Invalid html in BillStatus documents
Hello GovInfo!
We're seeing about 2% of the BILLSTATUS documents that we examine have faulty HTML in the <billSummaries> section. For example:
https://www.govinfo.gov/bulkdata/BILLSTATUS/117/s/BILLSTATUS-117s294.xml
The <billSummaries> section has unclosed <p> tags. Some of the <p> tags have corresponding </p> tag, but others do not. Any idea why this is? Can anything be done about it?
Thanks! -Evan
@evan-benoit - updated your comment to include code fencing around the tags.
I'm looking into this. If you can provide a few additional example IDs, that will help me to investigate. My initial thinking is that this is in the source data.
Sure, here's a few other examples, all with unmatched <p> tags
- https://www.govinfo.gov/bulkdata/BILLSTATUS/117/hr/BILLSTATUS-117hr7.xml
- https://www.govinfo.gov/bulkdata/BILLSTATUS/117/hr/BILLSTATUS-117hr1037.xml
- https://www.govinfo.gov/bulkdata/BILLSTATUS/117/hr/BILLSTATUS-117hr78.xml
I'm finding this problem in about ~2% of the BILLSTATUS documents.

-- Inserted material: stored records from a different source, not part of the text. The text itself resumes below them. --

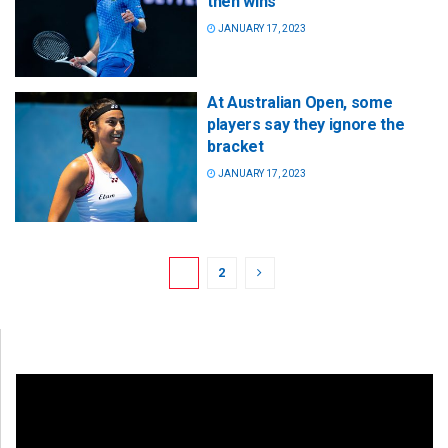
then wins
JANUARY 17, 2023
At Australian Open, some
players say they ignore the
bracket
JANUARY 17, 2023
1
2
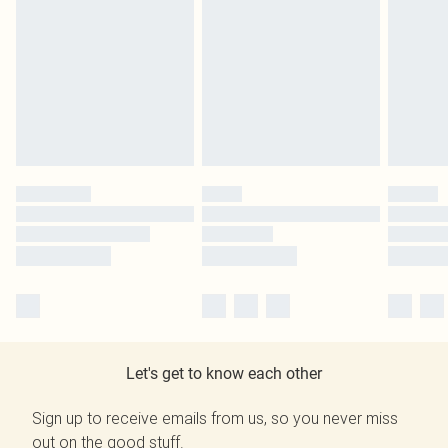
Let's get to know each other
Sign up to receive emails from us, so you never miss
out on the good stuff.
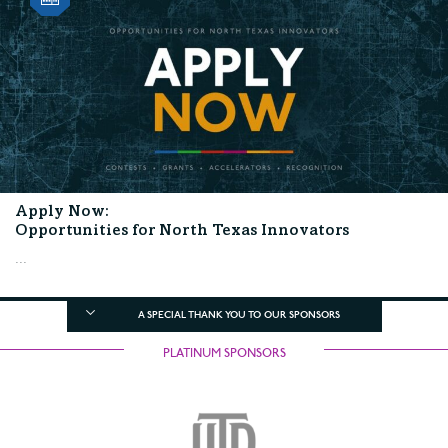
Apply Now:
Opportunities for North Texas Innovators
...
A SPECIAL THANK YOU TO OUR SPONSORS
PLATINUM SPONSORS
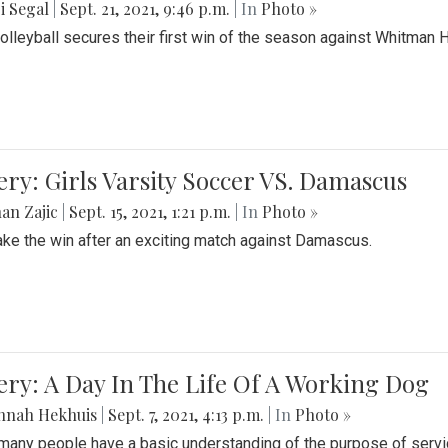
i Segal
|
Sept. 21, 2021, 9:46 p.m.
| In
Photo »
Volleyball secures their first win of the season against Whitman 
ery: Girls Varsity Soccer VS. Damascus
an Zajic
|
Sept. 15, 2021, 1:21 p.m.
| In
Photo »
take the win after an exciting match against Damascus.
ery: A Day In The Life Of A Working Dog
nnah Hekhuis
|
Sept. 7, 2021, 4:13 p.m.
| In
Photo »
many people have a basic understanding of the purpose of serv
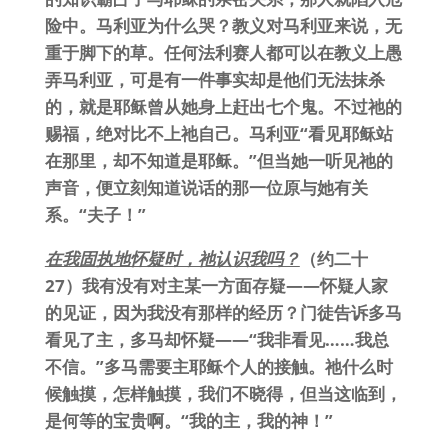
险中。马利亚为什么哭？教义对马利亚来说，无
重于脚下的草。任何法利赛人都可以在教义上愚
弄马利亚，可是有一件事实却是他们无法抹杀
的，就是耶稣曾从她身上赶出七个鬼。不过祂的
赐福，绝对比不上祂自己。马利亚“看见耶稣站
在那里，却不知道是耶稣。”但当她一听见祂的
声音，便立刻知道说话的那一位原与她有关
系。“夫子！”
在我固执地怀疑时，祂认识我吗？
（约二十
27）我有没有对主某一方面存疑——怀疑人家
的见证，因为我没有那样的经历？门徒告诉多马
看见了主，多马却怀疑——“我非看见……我总
不信。”多马需要主耶稣个人的接触。祂什么时
候触摸，怎样触摸，我们不晓得，但当这临到，
是何等的宝贵啊。“我的主，我的神！”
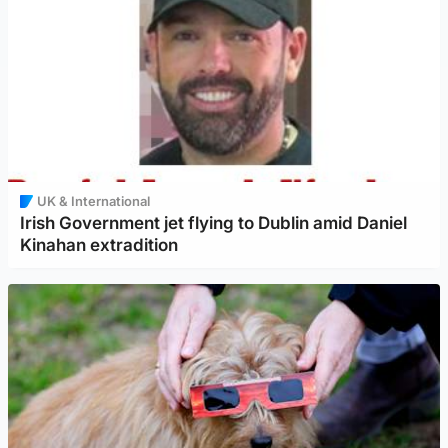
UK & International
Irish Government jet flying to Dublin amid Daniel
Kinahan extradition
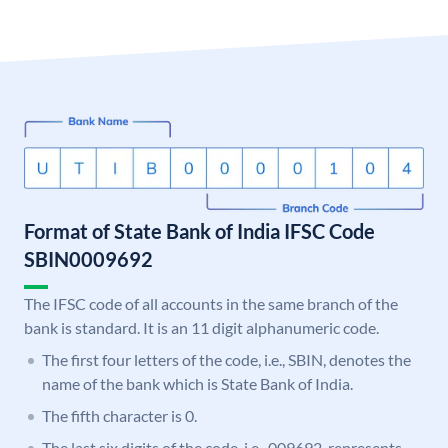
Format of State Bank of India IFSC Code
SBIN0009692
The IFSC code of all accounts in the same branch of the
bank is standard. It is an 11 digit alphanumeric code.
The first four letters of the code, i.e., SBIN, denotes the
name of the bank which is State Bank of India.
The fifth character is 0.
The last six digits of the code, i.e., 009692, represents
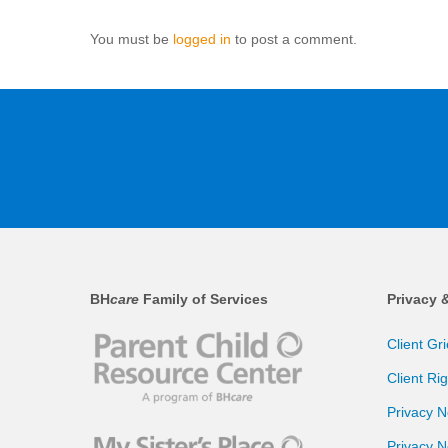
You must be
logged in
to post a comment.
BH
care
Family of Services
Privacy 
Client Gr
Client Ri
Privacy N
Privacy N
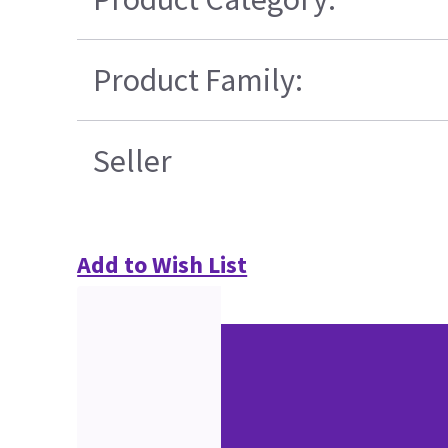
Product Family:
Seller
Add to Wish List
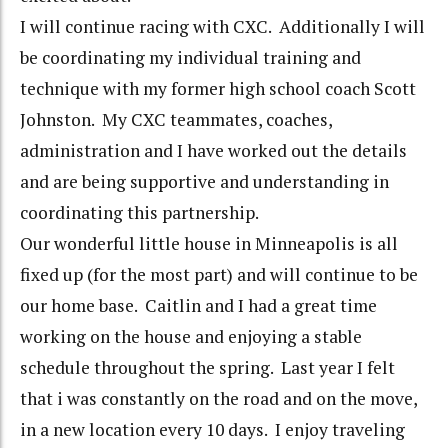
I will continue racing with CXC. Additionally I will
be coordinating my individual training and
technique with my former high school coach Scott
Johnston. My CXC teammates, coaches,
administration and I have worked out the details
and are being supportive and understanding in
coordinating this partnership.
Our wonderful little house in Minneapolis is all
fixed up (for the most part) and will continue to be
our home base. Caitlin and I had a great time
working on the house and enjoying a stable
schedule throughout the spring. Last year I felt
that i was constantly on the road and on the move,
in a new location every 10 days. I enjoy traveling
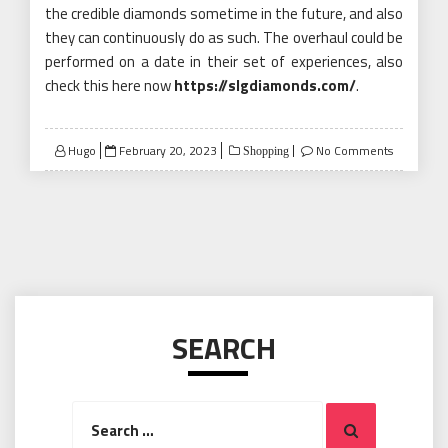
the credible diamonds sometime in the future, and also
they can continuously do as such. The overhaul could be
performed on a date in their set of experiences, also
check this here now
https://slgdiamonds.com/
.
Posted
Hugo
February 20, 2023
No Comments
Shopping
on
SEARCH
Search
Search
for:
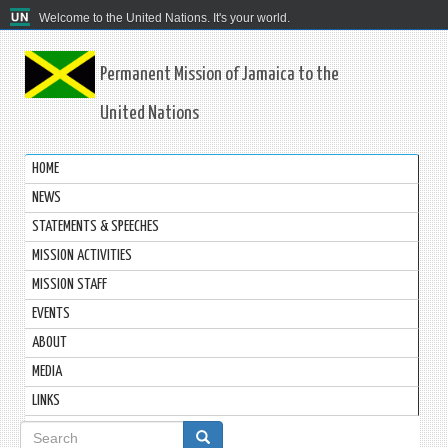
Welcome to the United Nations. It's your world.
Permanent Mission of Jamaica to the
United Nations
HOME
NEWS
STATEMENTS & SPEECHES
MISSION ACTIVITIES
MISSION STAFF
EVENTS
ABOUT
MEDIA
LINKS
Search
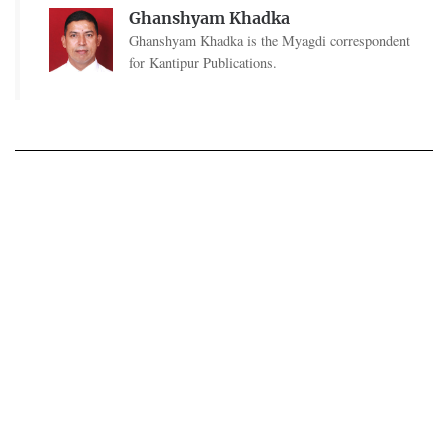
Ghanshyam Khadka
Ghanshyam Khadka is the Myagdi correspondent
for Kantipur Publications.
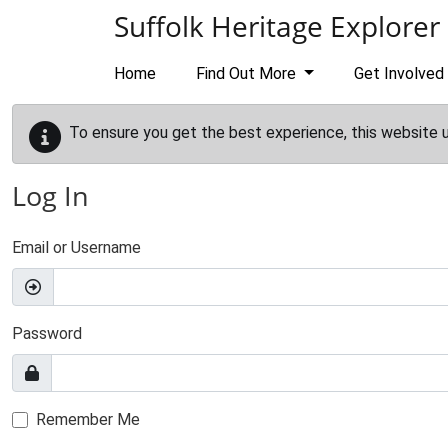
Skip to main content
Suffolk Heritage Explorer
Home
Find Out More
Get Involved
To ensure you get the best experience, this website 
Log In
Email or Username
Password
Remember Me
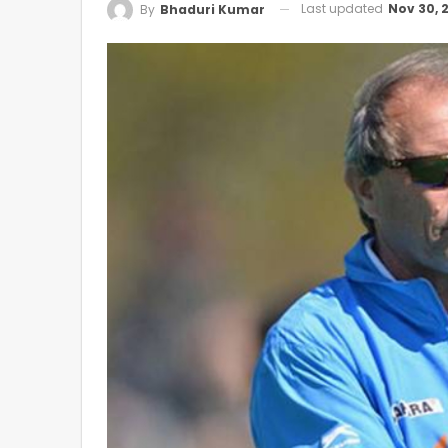
Last updated
Nov 30, 
By
Bhaduri Kumar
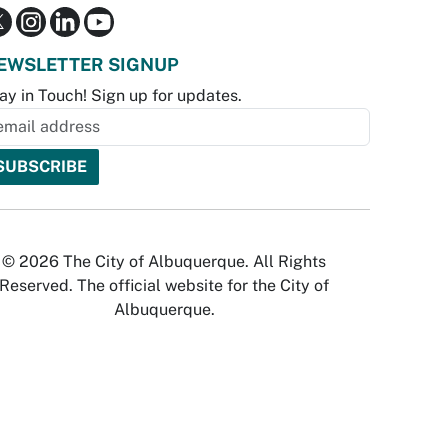
EWSLETTER SIGNUP
ay in Touch! Sign up for updates.
© 2026 The City of Albuquerque. All Rights
Reserved. The official website for the City of
Albuquerque.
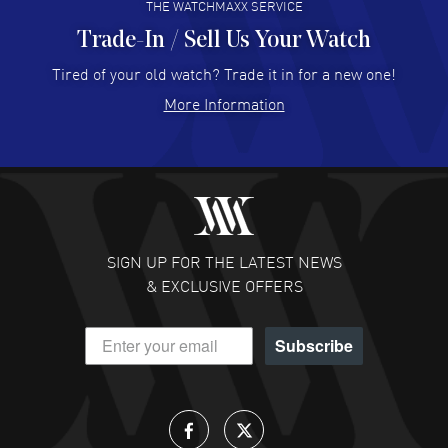
THE WATCHMAXX SERVICE
Trade-In / Sell Us Your Watch
Hector Caro
- 31 Jul 2026
Super easy, super fast check out, and no waiting list.
Tired of your old watch? Trade it in for a new one!
Fully recommended!
More Information
READ MORE
JULIE CROMWELL
- 31 Jul 2026
Fabulous experience ! easy to navigate and great
customer support. Beautiful watch selections, great
pricing
SIGN UP FOR THE LATEST NEWS
READ MORE
& EXCLUSIVE OFFERS
DANIEL M FARRELL
- 31 Jul 2026
Subscribe
great company for watch collectors
READ MORE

Thank you -- the team that helps supply this is aware of the issue and working to address it by replacing a legacy system. I don't know the exact timeline for this to be completed.
Thanks, I appreciate the speedy response!
As an update, this is still in work upstream of us. This is being tracked by the Library of Congress here: https://github.com/LibraryOfCongress/api.congress.gov/issues/2
I am closing the issue here because it will end up being resolved upstream and then we will update our BILLSTATUS and BILLSUM files.